Laura - Sem dúvida. Em Busca da Cura é um livro escrito pelo Marcus, então traz a visão dele da história. A maioria dos livros que tratam de doenças são escritos ou relatados por pacientes que contam sobre o que passaram, o que viveram, quais dores sentiram, como superaram. Este livro é bem diferente, ele traz a visão de quem cuidou de mim. Não estamos acostumados a ouvir relatos do cuidador, mas do paciente. As pessoas que cuidam também sofrem, e sofrem de uma outra maneira, porque estão ali ao lado, fazendo de tudo, tentando ajudar e, às vezes, por mais que façam, por mais que tentem e se doem por inteiro, se pegam impotentes diante da situação.
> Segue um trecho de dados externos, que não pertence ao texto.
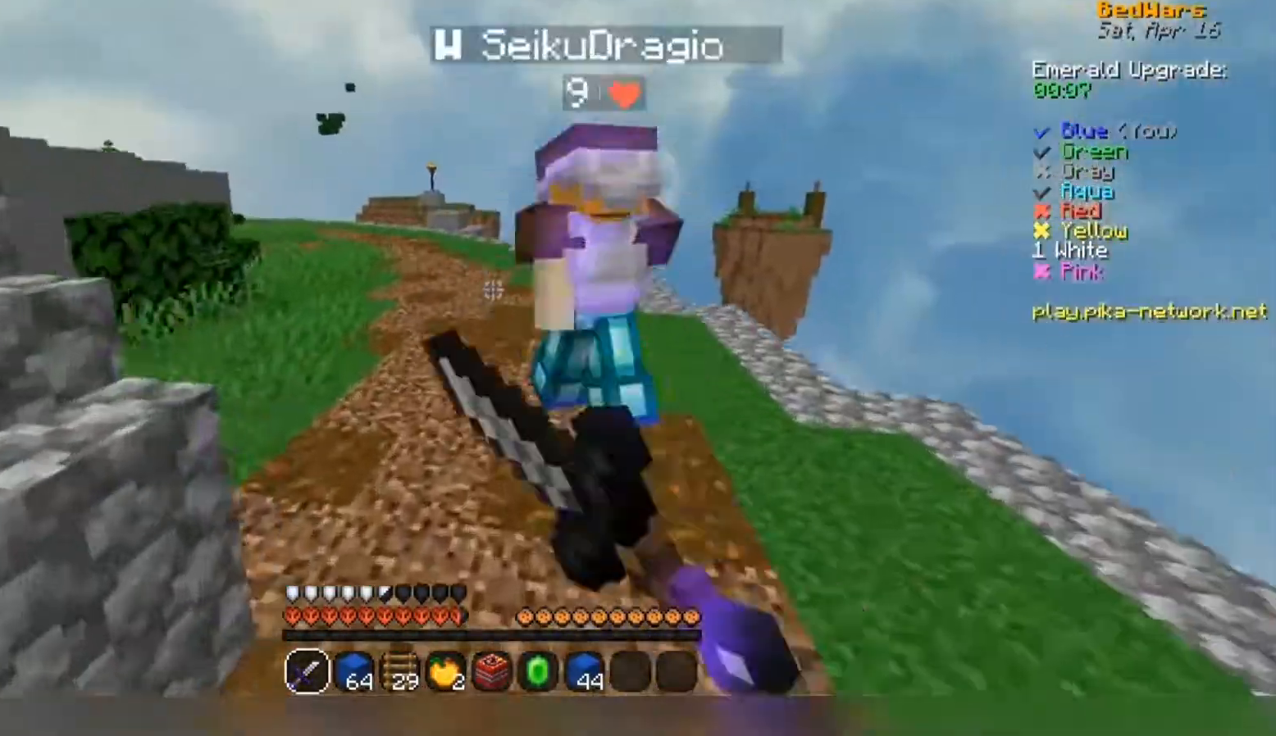
{"keys": ["a", "space", "w"], "mouse": [], "events": [[233, "mouse_left", "down"], [267, "mouse_left", "up"], [300, "mouse_left", "down"], [367, "a", "down"], [367, "mouse_left", "up"], [400, "mouse_left", "down"], [433, "mouse_left", "up"], [467, "mouse_left", "down"], [500, "mouse_left", "up"]]}
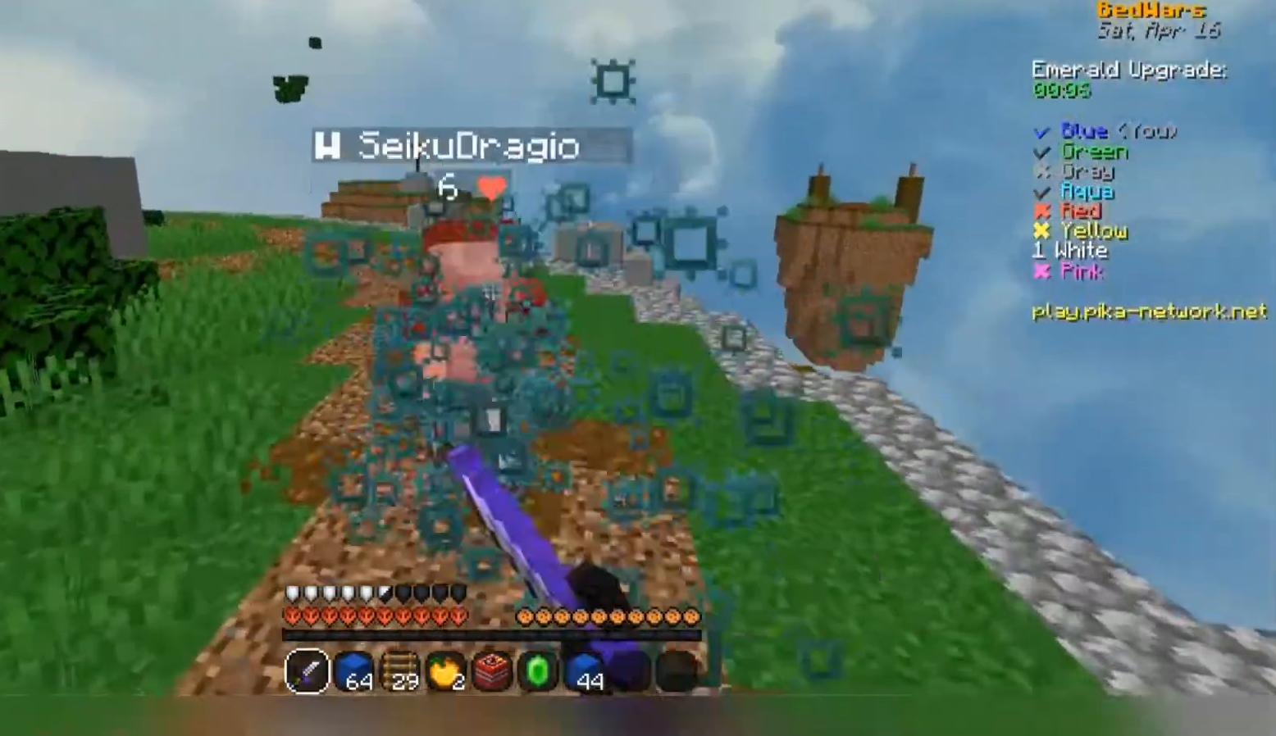
{"keys": ["space", "w"], "mouse": [], "events": [[100, "mouse_left", "down"], [133, "mouse_left", "up"], [333, "a", "up"]]}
Donna - Marcus teve um papel fundamental nessa sua viagem para a Índia. Ele assumiu uma responsabilidade que quase beira o absurdo. Se tudo desse errado, imagino a culpa que não sentiria pelo resto da vida, uma vez que sua família não estava de acordo com a decisão de vocês. Queria saber como seus pais analisam hoje aquela viagem e se mudaram de opinião ao ver que você voltou de lá em melhores condições.
Laura - Minha mãe mudou a alimentação e a rotina de vida depois de tudo o que aconteceu comigo. Já meu pai . (Risos). Meu pai continua com os mesmos hábitos de um típico gaúcho que mora em Pelotas. Quando Marcus e eu tomamos a decisão de viajar, eu não quis ouvir muito o que eles tinham a dizer, pois sabia que não estariam de acordo. Tanto que eu só fui ligar para minha mãe quando já estava no aeroporto em São Paulo, quase entrando no avião. De outra forma, eles me impediriam.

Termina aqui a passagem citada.